Book Awards honor the 99 Percent

Jesmyn Ward's "Salvage the Bones" wins fiction prize at ceremony held blocks from Occupy Wall Street

Topics: National Book Awards,

NEW YORK (AP) — The National Book Awards ceremony, held just blocks from the Occupy Wall Street protests, was a gilded tribute to the 99 percent.

Stories of resilience in the face of poverty, displacement and disappearance were awarded Wednesday night as hundreds of writers, editors, publishers and other industry officials gathered under the 70-foot ceilings of the luxury venue Cipriani Wall Street.

“I thought I should point out, since nobody else has,” said poet Ann Lauterbach, who introduced honorary winner John Ashbery, “that we are occupying Wall Street.”

Jesmyn Ward’s “Salvage the Bones,” a bleak but determined novel about a black community in Mississippi devastated by Hurricane Katrina, won the fiction prize. Ward’s acceptance, the culmination of a night of emotional speeches and tributes to those who had been silenced, noted that the death of her younger brother had inspired her to become a writer. She realized that life was a “feeble, unpredictable thing,” but that books were a testament of strength before a punishing world.

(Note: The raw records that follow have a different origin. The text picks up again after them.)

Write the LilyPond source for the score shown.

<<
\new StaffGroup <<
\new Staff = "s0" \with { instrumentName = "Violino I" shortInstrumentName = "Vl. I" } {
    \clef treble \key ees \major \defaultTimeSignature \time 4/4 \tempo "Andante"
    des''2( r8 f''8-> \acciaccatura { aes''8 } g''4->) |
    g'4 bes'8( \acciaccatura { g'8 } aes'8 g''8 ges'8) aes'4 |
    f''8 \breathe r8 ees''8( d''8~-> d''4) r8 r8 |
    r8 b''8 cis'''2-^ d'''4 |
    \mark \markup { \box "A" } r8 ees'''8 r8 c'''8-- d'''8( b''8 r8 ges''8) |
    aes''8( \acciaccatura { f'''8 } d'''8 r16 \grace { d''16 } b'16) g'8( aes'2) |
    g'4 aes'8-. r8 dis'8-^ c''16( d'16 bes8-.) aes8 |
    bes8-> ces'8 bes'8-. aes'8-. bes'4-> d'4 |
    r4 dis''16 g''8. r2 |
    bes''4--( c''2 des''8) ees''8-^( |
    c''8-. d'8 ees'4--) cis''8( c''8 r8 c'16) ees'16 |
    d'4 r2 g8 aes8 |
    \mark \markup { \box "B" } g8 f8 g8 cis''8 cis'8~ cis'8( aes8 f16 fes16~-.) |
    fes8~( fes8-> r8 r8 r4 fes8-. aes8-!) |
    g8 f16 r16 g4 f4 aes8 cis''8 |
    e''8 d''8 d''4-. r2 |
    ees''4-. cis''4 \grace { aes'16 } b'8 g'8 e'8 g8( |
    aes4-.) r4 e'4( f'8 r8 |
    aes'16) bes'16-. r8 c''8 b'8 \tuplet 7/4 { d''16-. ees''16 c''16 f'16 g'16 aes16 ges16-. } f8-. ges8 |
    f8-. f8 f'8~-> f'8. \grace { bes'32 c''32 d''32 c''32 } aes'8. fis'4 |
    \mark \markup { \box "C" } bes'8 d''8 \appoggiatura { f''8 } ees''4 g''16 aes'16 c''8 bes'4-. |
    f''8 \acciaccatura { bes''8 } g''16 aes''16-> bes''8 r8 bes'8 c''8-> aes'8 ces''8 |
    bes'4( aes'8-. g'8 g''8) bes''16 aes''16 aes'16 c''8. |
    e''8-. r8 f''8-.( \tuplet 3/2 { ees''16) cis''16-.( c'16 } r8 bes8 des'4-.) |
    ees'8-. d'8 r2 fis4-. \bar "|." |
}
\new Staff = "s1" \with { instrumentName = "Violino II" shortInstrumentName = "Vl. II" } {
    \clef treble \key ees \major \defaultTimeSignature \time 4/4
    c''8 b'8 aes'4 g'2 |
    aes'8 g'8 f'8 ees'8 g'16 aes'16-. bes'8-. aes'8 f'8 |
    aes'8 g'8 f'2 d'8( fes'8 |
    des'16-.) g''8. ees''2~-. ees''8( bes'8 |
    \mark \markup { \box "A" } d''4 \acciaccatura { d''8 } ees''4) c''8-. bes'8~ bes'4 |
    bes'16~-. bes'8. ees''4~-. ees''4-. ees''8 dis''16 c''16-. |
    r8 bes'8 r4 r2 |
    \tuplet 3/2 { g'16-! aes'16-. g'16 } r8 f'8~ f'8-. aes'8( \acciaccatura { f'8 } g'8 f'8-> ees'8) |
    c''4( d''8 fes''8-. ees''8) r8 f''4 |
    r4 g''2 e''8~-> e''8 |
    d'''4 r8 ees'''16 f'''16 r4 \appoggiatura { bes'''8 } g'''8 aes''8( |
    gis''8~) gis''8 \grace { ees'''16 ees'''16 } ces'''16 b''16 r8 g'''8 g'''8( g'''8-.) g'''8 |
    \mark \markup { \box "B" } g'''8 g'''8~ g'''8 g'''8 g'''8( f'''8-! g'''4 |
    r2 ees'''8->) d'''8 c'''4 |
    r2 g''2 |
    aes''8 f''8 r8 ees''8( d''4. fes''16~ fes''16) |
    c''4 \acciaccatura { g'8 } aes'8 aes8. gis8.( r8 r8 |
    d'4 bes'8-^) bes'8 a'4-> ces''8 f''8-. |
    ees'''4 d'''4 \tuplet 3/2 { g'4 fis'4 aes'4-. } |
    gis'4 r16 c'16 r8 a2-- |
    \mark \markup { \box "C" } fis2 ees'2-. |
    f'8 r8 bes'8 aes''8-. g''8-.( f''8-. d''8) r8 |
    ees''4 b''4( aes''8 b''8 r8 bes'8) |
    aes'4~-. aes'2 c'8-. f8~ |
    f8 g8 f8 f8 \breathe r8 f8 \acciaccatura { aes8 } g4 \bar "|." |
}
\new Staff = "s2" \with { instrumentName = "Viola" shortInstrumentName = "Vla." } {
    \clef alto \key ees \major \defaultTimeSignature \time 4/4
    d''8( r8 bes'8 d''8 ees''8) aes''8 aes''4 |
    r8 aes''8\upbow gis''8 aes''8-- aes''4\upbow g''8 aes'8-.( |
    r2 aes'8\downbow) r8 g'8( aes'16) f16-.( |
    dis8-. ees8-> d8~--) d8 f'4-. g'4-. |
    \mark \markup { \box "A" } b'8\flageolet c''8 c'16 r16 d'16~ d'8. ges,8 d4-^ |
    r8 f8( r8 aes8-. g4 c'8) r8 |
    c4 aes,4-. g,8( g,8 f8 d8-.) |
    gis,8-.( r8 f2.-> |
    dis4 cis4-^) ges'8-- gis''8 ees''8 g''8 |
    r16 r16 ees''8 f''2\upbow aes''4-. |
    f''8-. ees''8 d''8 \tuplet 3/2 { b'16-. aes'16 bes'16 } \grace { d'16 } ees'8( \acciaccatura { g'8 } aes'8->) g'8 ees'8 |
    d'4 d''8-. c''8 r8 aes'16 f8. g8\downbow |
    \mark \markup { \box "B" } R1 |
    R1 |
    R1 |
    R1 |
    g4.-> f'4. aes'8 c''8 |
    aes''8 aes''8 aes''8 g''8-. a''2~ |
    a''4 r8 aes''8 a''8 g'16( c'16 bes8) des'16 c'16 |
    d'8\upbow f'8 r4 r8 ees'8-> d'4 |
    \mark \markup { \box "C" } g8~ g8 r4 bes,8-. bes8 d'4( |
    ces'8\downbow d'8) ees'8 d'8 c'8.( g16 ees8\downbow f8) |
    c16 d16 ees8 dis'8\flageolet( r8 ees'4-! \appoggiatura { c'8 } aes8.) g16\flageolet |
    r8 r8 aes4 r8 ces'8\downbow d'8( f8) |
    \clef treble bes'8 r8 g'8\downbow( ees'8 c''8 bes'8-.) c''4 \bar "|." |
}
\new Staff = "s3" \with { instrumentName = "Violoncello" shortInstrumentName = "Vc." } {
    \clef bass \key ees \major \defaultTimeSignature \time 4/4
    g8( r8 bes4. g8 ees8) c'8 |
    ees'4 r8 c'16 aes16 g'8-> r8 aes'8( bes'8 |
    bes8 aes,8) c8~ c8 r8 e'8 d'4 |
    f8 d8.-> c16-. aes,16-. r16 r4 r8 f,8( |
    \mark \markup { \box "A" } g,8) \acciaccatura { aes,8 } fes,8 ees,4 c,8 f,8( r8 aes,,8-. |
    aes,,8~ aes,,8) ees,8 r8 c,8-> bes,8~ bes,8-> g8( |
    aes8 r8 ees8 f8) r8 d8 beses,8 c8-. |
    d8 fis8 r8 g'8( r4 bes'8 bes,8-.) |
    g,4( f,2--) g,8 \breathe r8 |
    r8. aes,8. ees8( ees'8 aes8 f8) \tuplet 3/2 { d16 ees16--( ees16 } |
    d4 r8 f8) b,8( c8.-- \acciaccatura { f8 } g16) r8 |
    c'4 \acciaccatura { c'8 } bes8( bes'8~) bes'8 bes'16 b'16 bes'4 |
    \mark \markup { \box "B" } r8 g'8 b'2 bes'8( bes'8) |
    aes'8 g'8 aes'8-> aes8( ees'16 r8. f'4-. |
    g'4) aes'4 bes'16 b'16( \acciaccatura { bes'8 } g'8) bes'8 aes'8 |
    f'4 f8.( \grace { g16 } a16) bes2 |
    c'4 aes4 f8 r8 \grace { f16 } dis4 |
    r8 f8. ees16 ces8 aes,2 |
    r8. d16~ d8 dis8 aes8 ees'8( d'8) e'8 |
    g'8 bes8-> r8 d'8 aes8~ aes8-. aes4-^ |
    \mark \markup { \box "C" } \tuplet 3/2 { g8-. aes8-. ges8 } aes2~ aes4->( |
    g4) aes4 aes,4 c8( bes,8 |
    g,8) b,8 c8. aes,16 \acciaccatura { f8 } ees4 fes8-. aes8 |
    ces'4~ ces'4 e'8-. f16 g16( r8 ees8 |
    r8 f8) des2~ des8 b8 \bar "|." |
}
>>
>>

“I wanted to write about the experiences of the poor and the black and the rural people of the South,” said Ward, whose brother was hit by a drunk driver the year she graduated from college. Earlier in the week, she told The Associated Press that writing was a way to “ease the looming fact of death.”

Ward’s novel, picked over such better known works as Tea Obreht’s “The Tiger’s Wife,” was based partly on first-hand experience. She was with her family in Mississippi when Katrina hit. They fled the house, fearful of drowning in their own attic.

“We went out into the storm, sheltered in our cars for hours, were denied shelter by a white family who told us we could sit outside in their field but couldn’t shelter in their house, and then made our way to an intersection where another family, again white, took us in,” she said. “To say the least, it was traumatic.”

Stephen Greenblatt’s “The Swerve,” a dramatic account of the Renaissance era rediscovery of the Latin poet Lucretius, won for nonfiction Wednesday. The poetry prize went to Nikki Finney’s “Head Off & Split,” summation of African-American history from slavery to Katrina, while Thanhhai Lai’s “Inside Out & Back Again,” the story of a Vietnamese family in Alabama, won for young people’s literature at a time when the state is reconsidering sweeping anti-immigration laws that went into effect in September.

Winners each receive $10,000.

Actor-author John Lithgow hosted the ceremony, declaring himself humbled before the “great thoughts,” ”quicksilver wit” and “eloquent locution” among the attendees. After Finney’s remarks, a compressed and impassioned review of the injustices and triumphs set to verse in her book that had audience members standing and cheering, he expressed pity for the winners who had to follow. Greenblatt, tearful in victory, noted the miracle of words, how an ancient poet such as Lucretius could matter so greatly centuries later.

“My book is about the power of books to cross boundaries, to speak to you impossibly across space and time and distance, to have someone long dead in the room with you, speaking in your ear,” said Greenblatt, a Harvard professor also known for his Shakespeare biography “Will in the World.”

Honorary prizes were given to Florida-based bookseller Mitch Kaplan, who looked back warmly on a 30-year career/calling in a business he found more fulfilling than law school, and to Ashbery, a highly praised poet with an acknowledged reputation for an inaccessible style, who called writing a “pleasure I can almost taste.” In a self-deprecating speech, the 84-year-old Ashbery confided that even intelligent people find what he writes “makes no sense” and “near root canal” as an experience to read.

“I never meant for it to be (difficult),” he said. “I wanted the difficulty to reflect the difficulty of reading, any kind of reading, which is both a pleasant and painful experience since we are temporarily giving ourselves over to something that may change us.”

The National Books Awards are chosen by separate panels of writers for each category. Judges looked through 1,223 books in all. This year’s prizes were born in controversy, after the nominees were first announced weeks ago. The list for young people’s literature initially included “Shine,” by the popular author Lauren Myracle. But the National Book Foundation, which sponsors the awards, quickly acknowledged that “Shine” had been inadvertently chosen over Franny Billingsley’s “Chime.” Nominees are read over the phone by the judging committee to the foundation and one title was mistaken for the other. In an embarrassing see-saw of decisions, Myracle was removed, reinstated, then pushed into withdrawing.

Young people’s judge Mark Aronson joked about the error Wednesday, noting how a misheard phone call in Game 5 of the World Series from the St. Louis Cardinals’ dugout to the team’s bullpen led to the wrong pitcher on the mound at a crucial moment and to the Cardinals’ defeat by the Texas Rangers.

But St. Louis went on to win the series, Aronson added, and so, too, the awards were destined to end in triumph.